You know, one other reason why we might want to consider not torturing people is that we’ve said we wouldn’t. The US has ratified the UN Convention Against Torture, and we probably ought to live up to it. Granted, some of the countries to which we export people we’ve captured so that they can be tortured are also ratifiers, but you can probably guess that I am opposed to the US torturing by proxy as well as torturing people ourselves.

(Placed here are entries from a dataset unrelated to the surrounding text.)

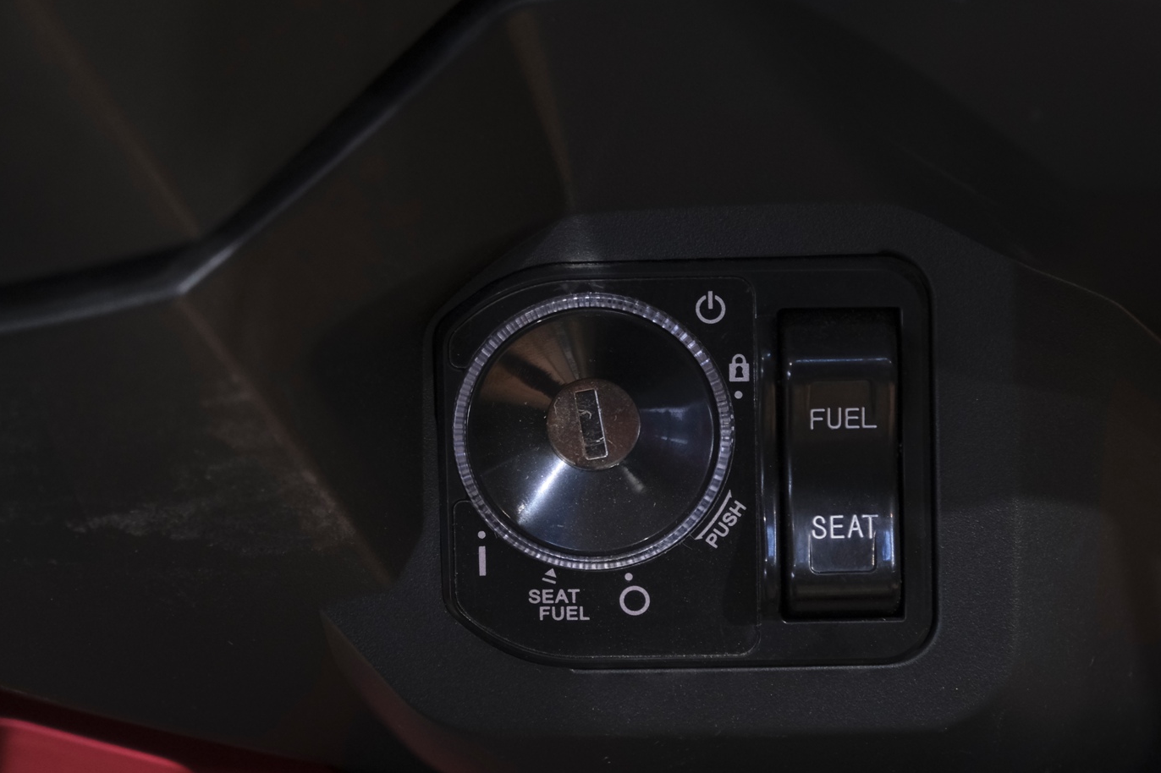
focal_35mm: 140
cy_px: 332
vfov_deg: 9.8
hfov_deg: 14.7
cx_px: 647
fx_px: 4514
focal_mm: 80
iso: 1600
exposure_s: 1/100
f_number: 4
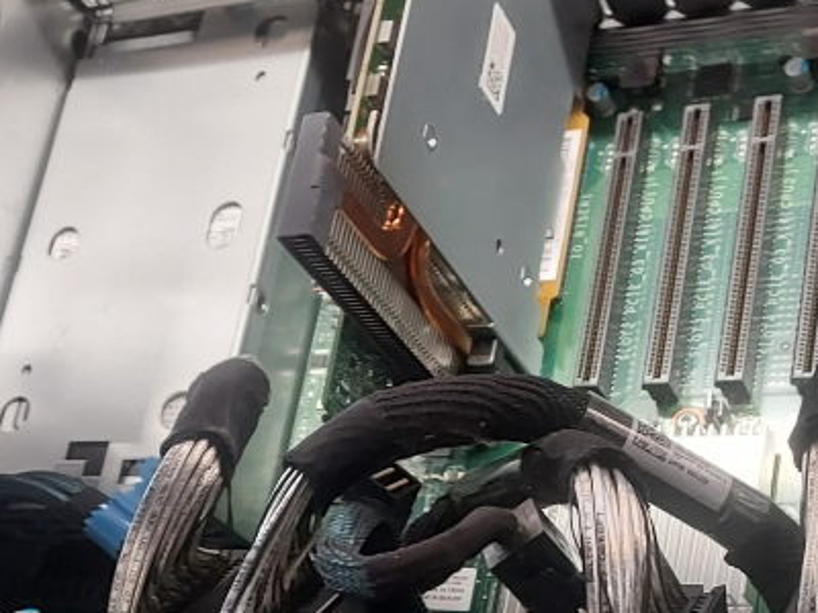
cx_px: 515
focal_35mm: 60
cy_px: 597
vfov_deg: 23.5
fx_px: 1418
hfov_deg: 32.0
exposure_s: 1/40
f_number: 1.8
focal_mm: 4.6
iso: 400
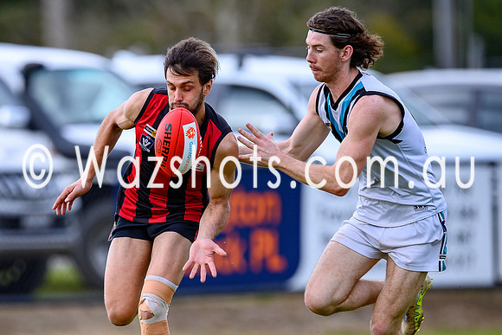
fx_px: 10473
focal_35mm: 751
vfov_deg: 1.8
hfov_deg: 2.7
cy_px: 252
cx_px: 143
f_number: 4
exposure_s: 1/1250
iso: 900
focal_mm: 500
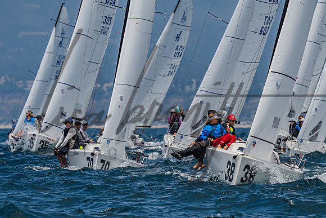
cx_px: 183
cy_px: 190
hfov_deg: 4.3
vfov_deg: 2.9
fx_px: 4301
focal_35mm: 475
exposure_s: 1/2500
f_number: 6.3
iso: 400
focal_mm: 270
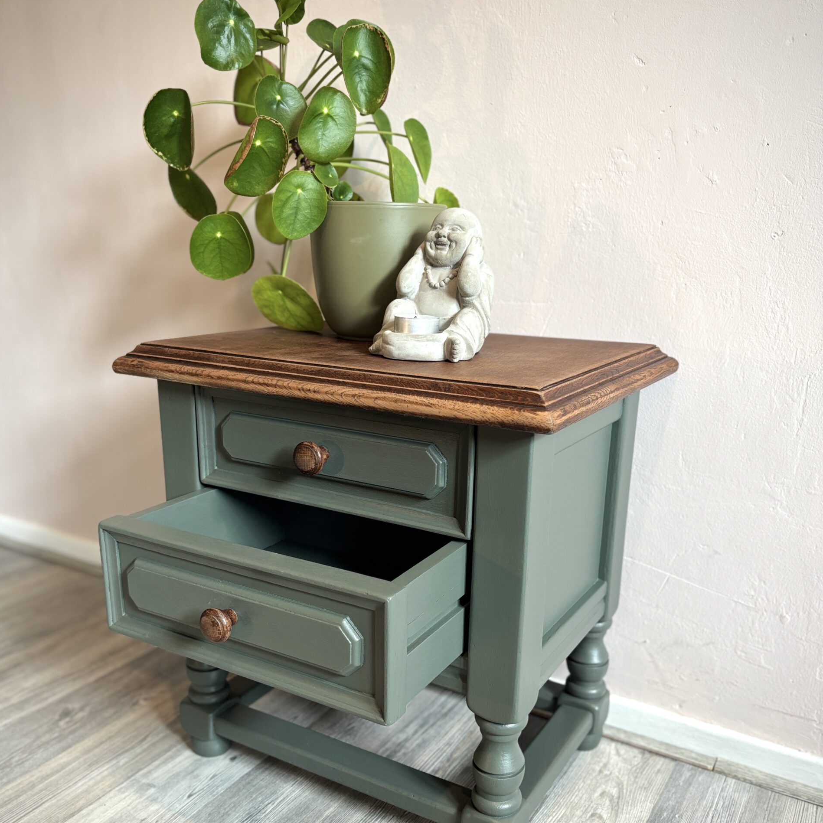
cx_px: 408
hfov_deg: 52.5
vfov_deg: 52.3
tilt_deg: -16.4
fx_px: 834
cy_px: 476
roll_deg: -2.9
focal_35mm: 31
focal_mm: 5.96
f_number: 1.6
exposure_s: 1/50
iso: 125
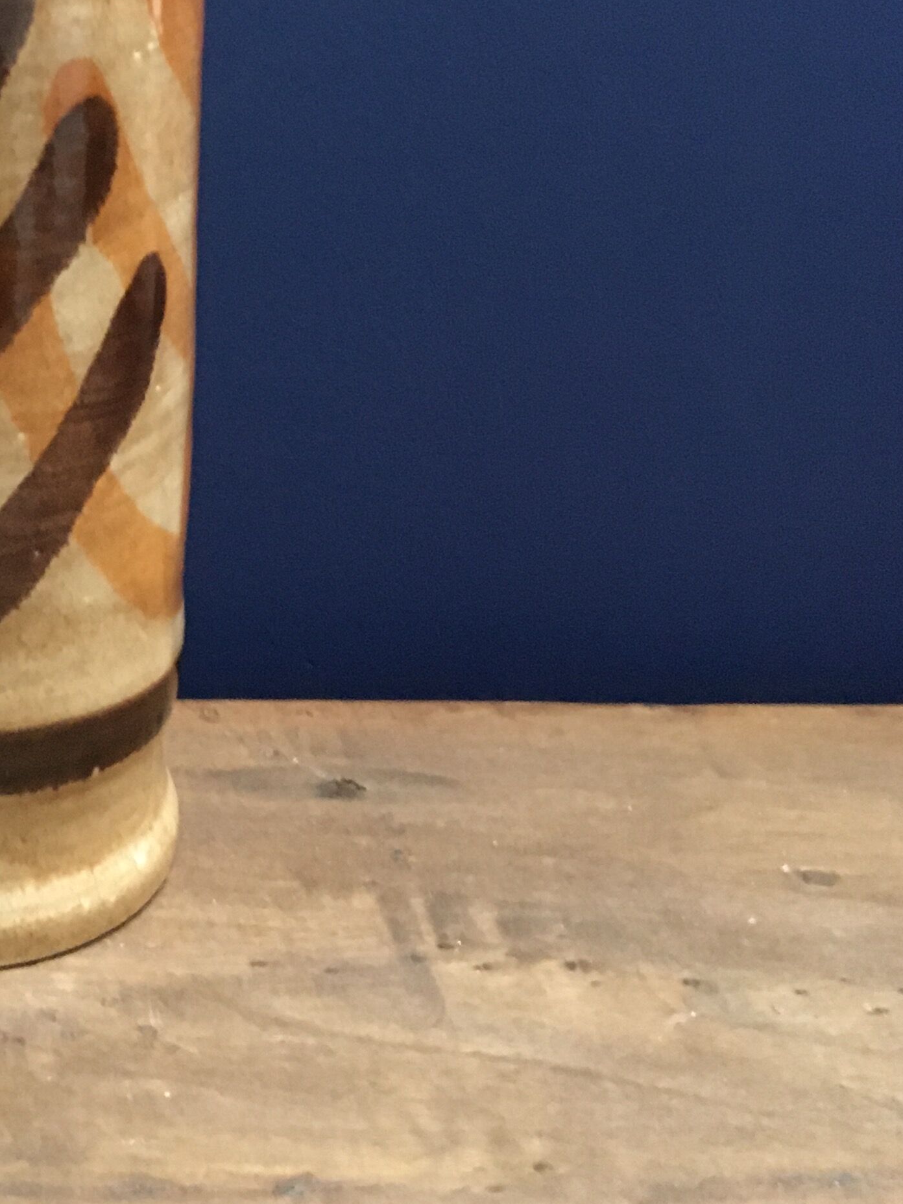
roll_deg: -1.0
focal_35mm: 63
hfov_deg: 22.3
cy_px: 267
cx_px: -16
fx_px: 2191
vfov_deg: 30.1
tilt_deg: -14.0
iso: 400
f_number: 2.2
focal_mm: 4.15
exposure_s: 1/17
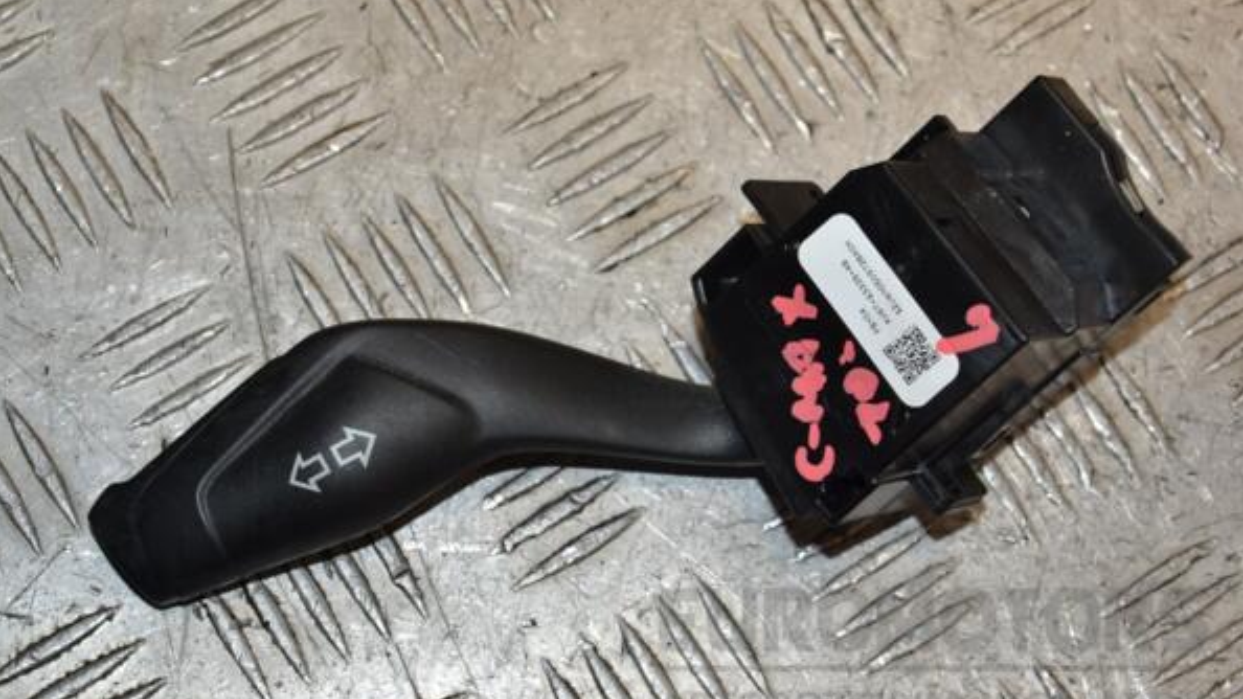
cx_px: 619
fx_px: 3032
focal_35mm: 92
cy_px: 341
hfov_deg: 23.2
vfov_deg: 13.1
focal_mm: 58
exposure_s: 1/200
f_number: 7.1
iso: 800
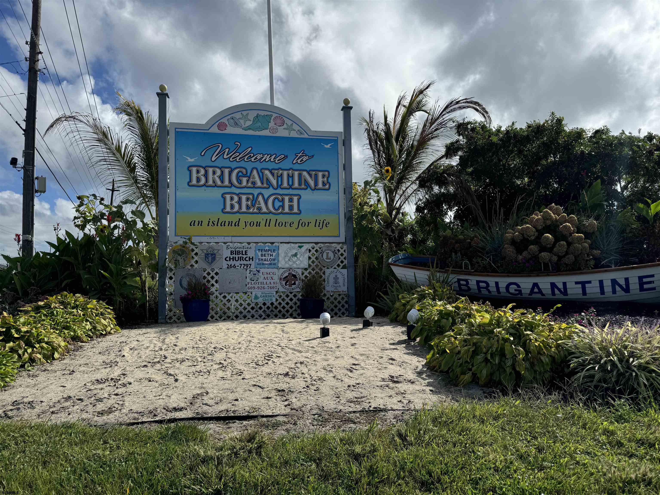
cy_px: 248
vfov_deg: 56.8
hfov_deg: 71.6
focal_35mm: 24
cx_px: 330
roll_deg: +0.8
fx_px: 458
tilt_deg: +2.2
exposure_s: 1/7092
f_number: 1.78
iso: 80
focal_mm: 6.76
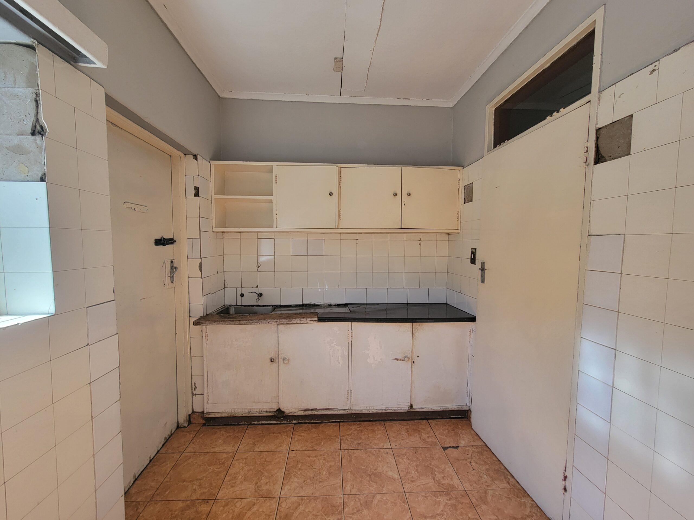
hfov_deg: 106.2
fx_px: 261
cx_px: 347
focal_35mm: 13
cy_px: 260
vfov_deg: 89.9
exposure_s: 1/120
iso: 64
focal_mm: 2.2
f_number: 2.2
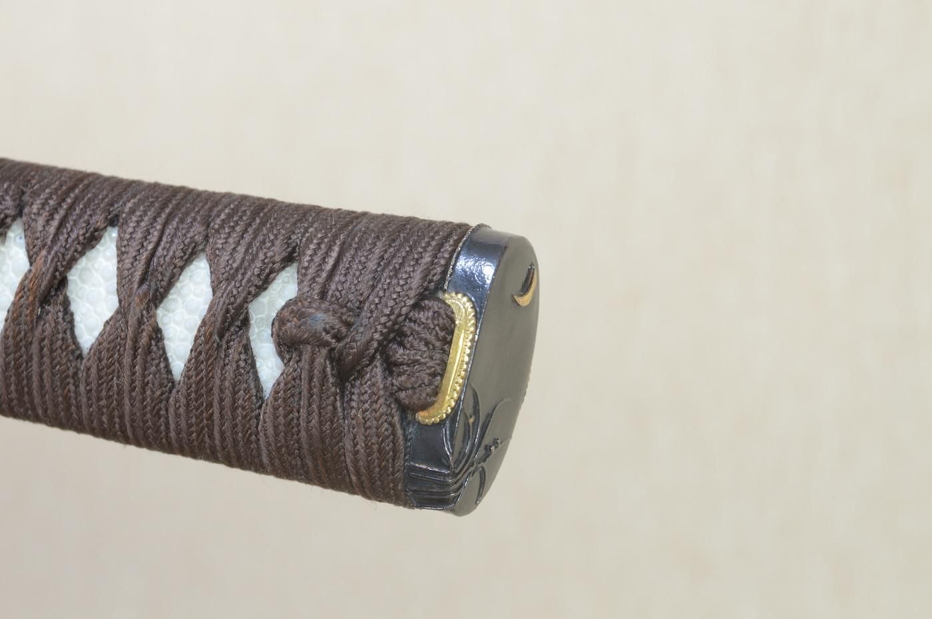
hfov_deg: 14.4
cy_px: 310
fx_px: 3686
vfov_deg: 9.6
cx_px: 466
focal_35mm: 142
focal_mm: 95
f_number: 11
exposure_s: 1/1.6
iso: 400
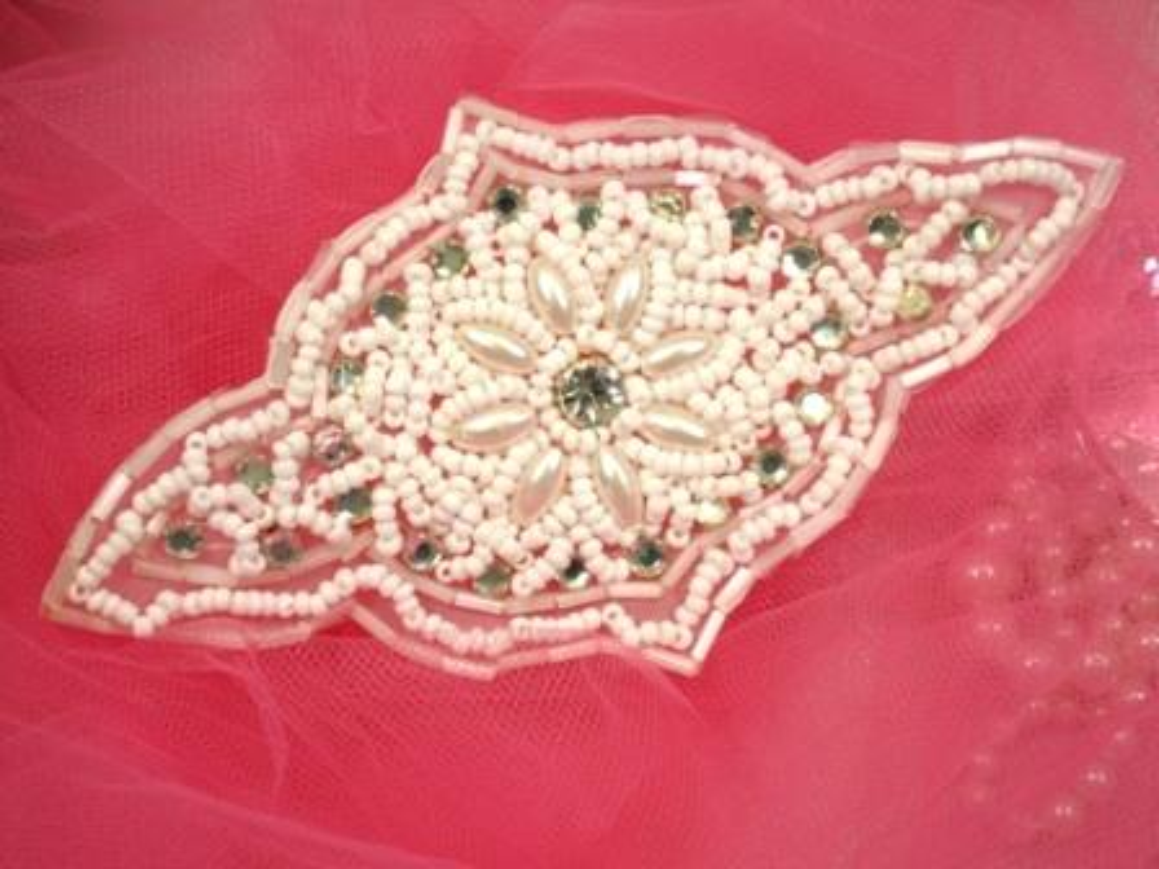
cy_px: 434
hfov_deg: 25.7
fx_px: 2545
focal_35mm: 76
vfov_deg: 19.4
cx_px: 580
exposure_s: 1/125
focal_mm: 13.7
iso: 80
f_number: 4.4
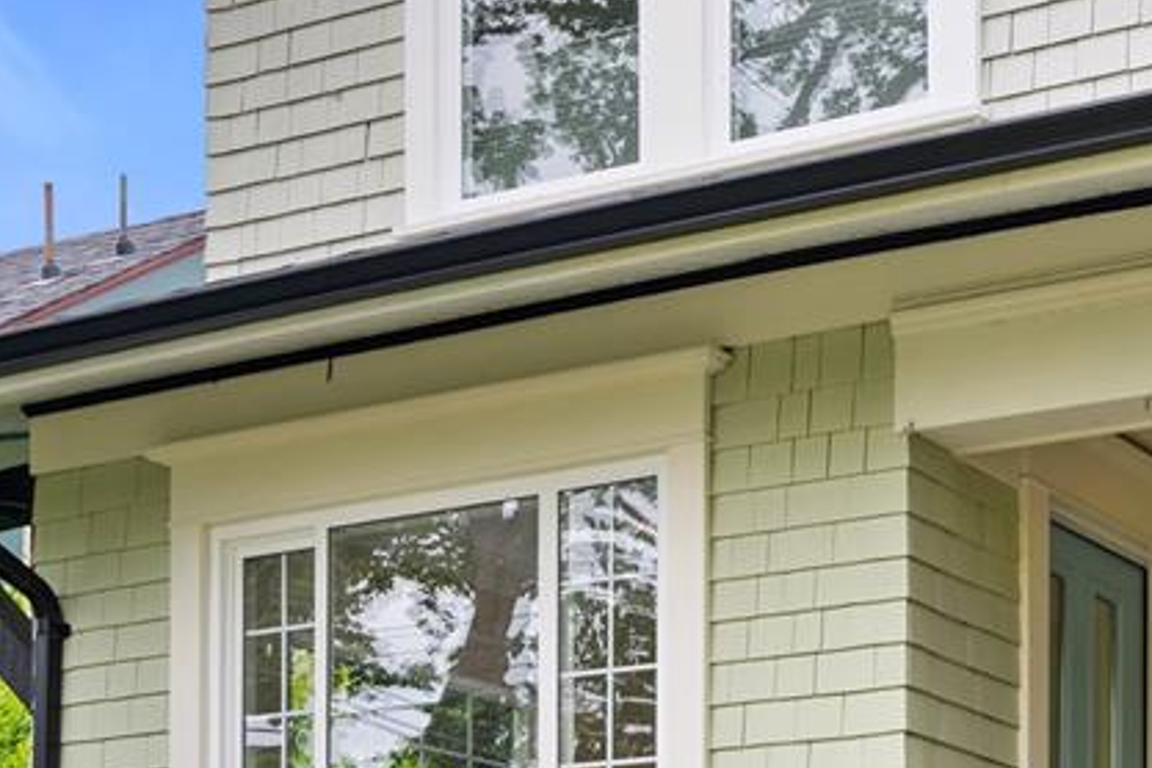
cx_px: 1166
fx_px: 2752
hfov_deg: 22.7
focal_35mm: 86
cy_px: 724
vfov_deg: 15.7
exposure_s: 1/250
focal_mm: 35
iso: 250
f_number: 3.2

Yesterday I was reading an article about Jose Padilla, and thought he makes an interesting case for reflecting on one’s on views of torture. Here we have a man who is a US citizen, and who was raised right here in the United States. Padilla is a career criminal who ran off to Egypt in 1998 to become a terrorist and came back to America last year with $10,000 in cash and a plan to set off a dirty bomb. Despite the fact that Padilla is still being held in custody with no access to an attorney nor any hope of even being charged with a crime as an “enemy combatant,” we learned not long after his arrest that his steps to commit a terrorist act didn’t go much beyond coming up with an idea for doing so. At the time, though, people were pretty scared of Padilla, mainly because John Ashcroft appeared on TV to feed us a line about how important it was that we had captured Padilla a month earlier.

Would it have been right to torture Padilla at the time of his capture? If you’re pro-torture and your answer is no, I’d love to know why.